I’m going to be busy at work in the run up to the Chinese New Year holidays and likely will not have any regular net access during that time while I’m away, so this is going to be the last post for at least a couple of weeks or so. In the meantime, if you’re starved of reading material, here are links to some interesting stuff I’ve read recently:

  • I’m not much of a fan of classical music, but it’s still sobering to learn that sales of just a few hundred units are currently sufficient to get an album on the Top Ten list by Billboard magazine. My wife, who is something of a fan, argues that this is countered by the fact that classical music recordings have a much longer shelf life than other works, but I think an upper limit of a few hundred sales is still rather pathetic. I fail to see how it’s economic to even produce these albums. Sales outside North America seem somewhat healthier however.
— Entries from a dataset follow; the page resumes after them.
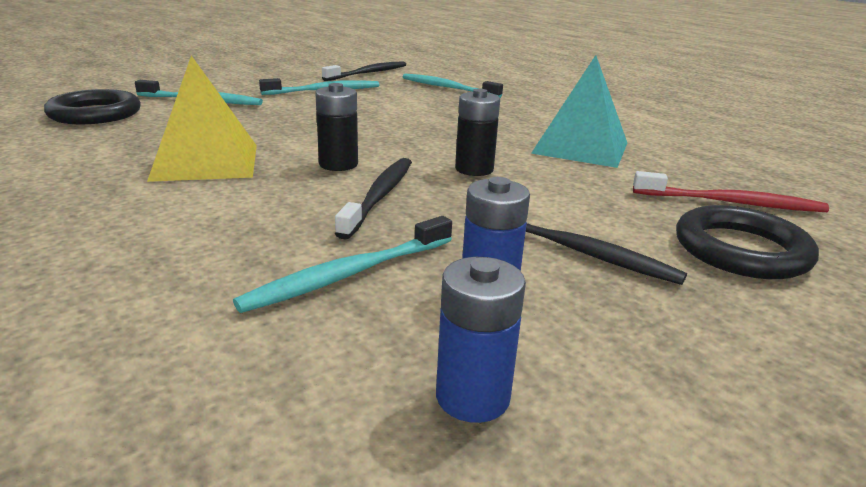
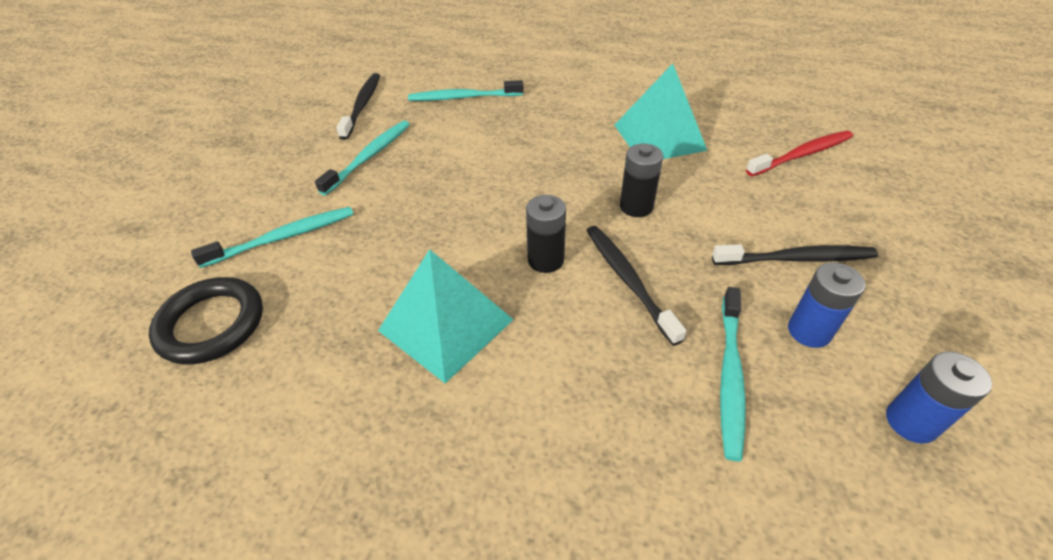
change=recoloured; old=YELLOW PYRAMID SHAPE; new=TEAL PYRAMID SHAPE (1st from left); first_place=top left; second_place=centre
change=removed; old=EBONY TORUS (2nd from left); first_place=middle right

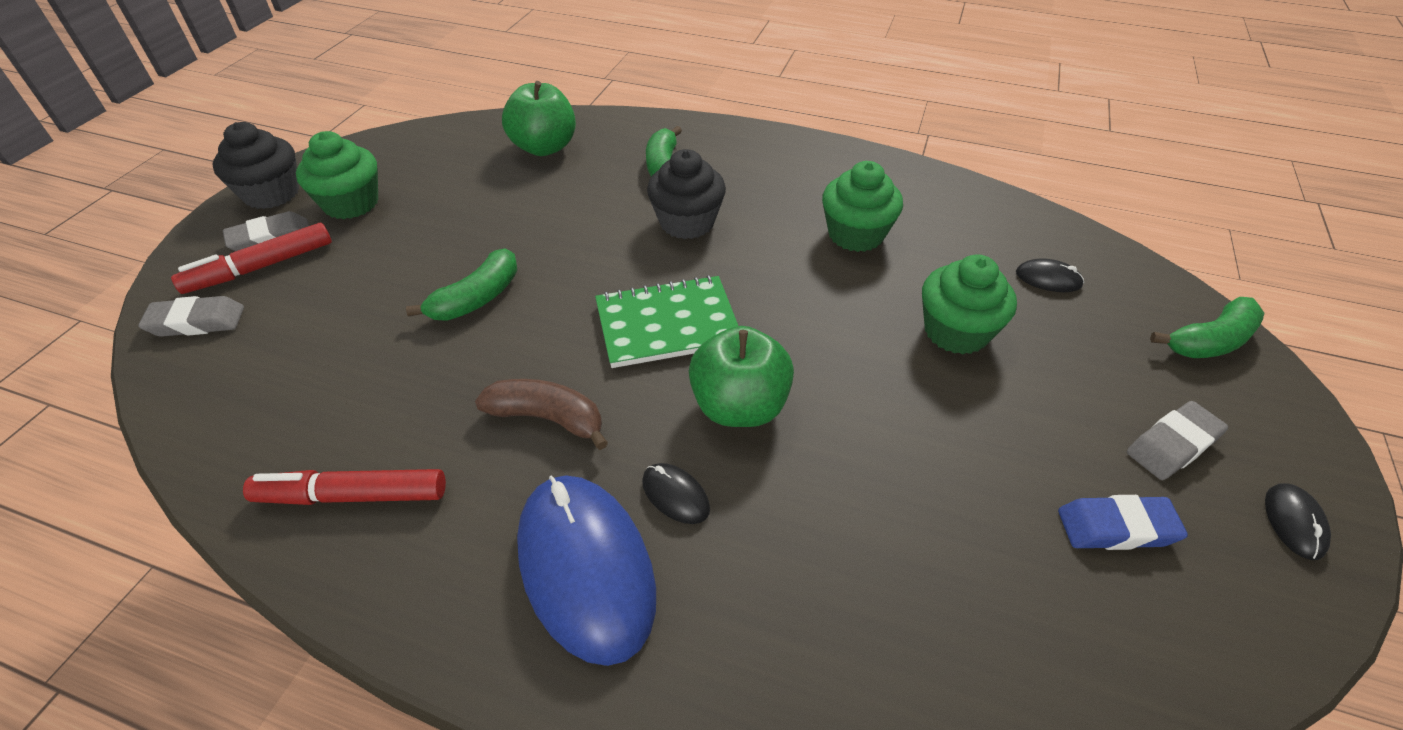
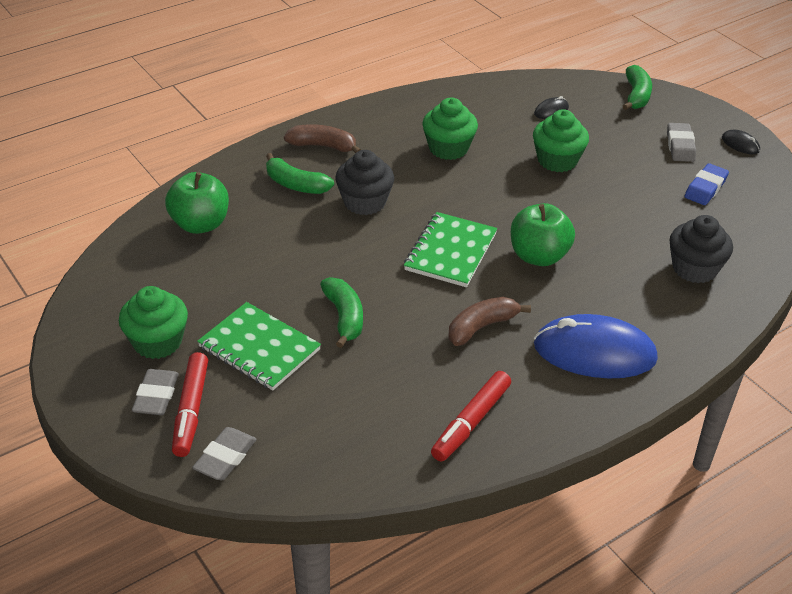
change=added; new=EMERALD NOTEPAD (1st from left); second_place=middle left
change=added; new=RUSSET TOY BANANA (1st from left); second_place=top centre
change=moved; old=EBONY CUPCAKE (1st from left in the first image); new=EBONY CUPCAKE (2nd from left); first_place=top left; second_place=middle right
change=removed; old=EBONY PC MOUSE (1st from left); first_place=bottom centre

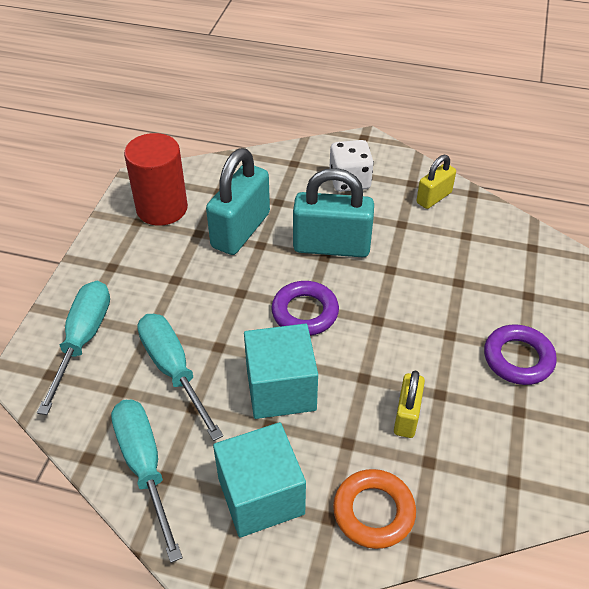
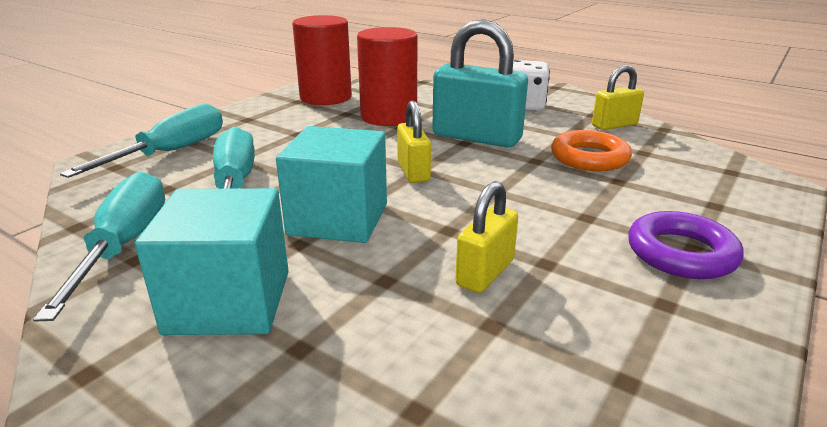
change=replaced; old=TEAL LOCK (1st from left); new=RED CYLINDER SHAPE (2nd from left); first_place=centre; second_place=top centre
change=replaced; old=VIOLET TORUS (1st from left); new=YELLOW LOCK (1st from left); first_place=centre; second_place=top centre
change=moved; old=ORANGE TORUS; first_place=bottom centre; second_place=middle right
  • This is an older article that dates from August last year but I only recently came across it while reading one of the blogs by The Economist. As someone who’s married but has decided not to have children, I supposed I’m biased but it confirms a point I’ve been making for a long time now: having children is easily the most environmentally unfriendly things a person can do. It doesn’t matter how else you do right, like driving an electric, recycling regularly, use energy efficient light bulbs, etc. As soon as you have a child, your carbon impact takes off like a rocket.
  • Shanghai is cracking down on the wearing of pyjamas in public, apparently because it looks unseemly? What would they think about Malaysian-style singlets and short pants?
  • This review and summary of recently published biography of Ayn Rand, entitled Ayn Rand and the World She Made by Ann C. Heller, compares her to Stalin and argues that even though she rejected the Soviet Union and eagerly fled to the United States, there is still something profoundly Russian about her thoughts and views. It also relates an astonishing anecdote about how she treated her husband Frank O’ Connor who suffered from dementia in the last years of his life. Apparently Rand believed that he could snap out of it if only his willpower were strong enough and assigned him long, grueling lessons on how to think and remember and warned other people not to humor him but instead treat him as they would any other normally functioning person.
  • This essay by fantasy author Terry Pratchett who has been diagnosed with Alzheimer’s disease is very well-written and moving. It’s a plea for the authorities to allow people with incurable diseases to decide to die gracefully at the time and in the manner of their choice.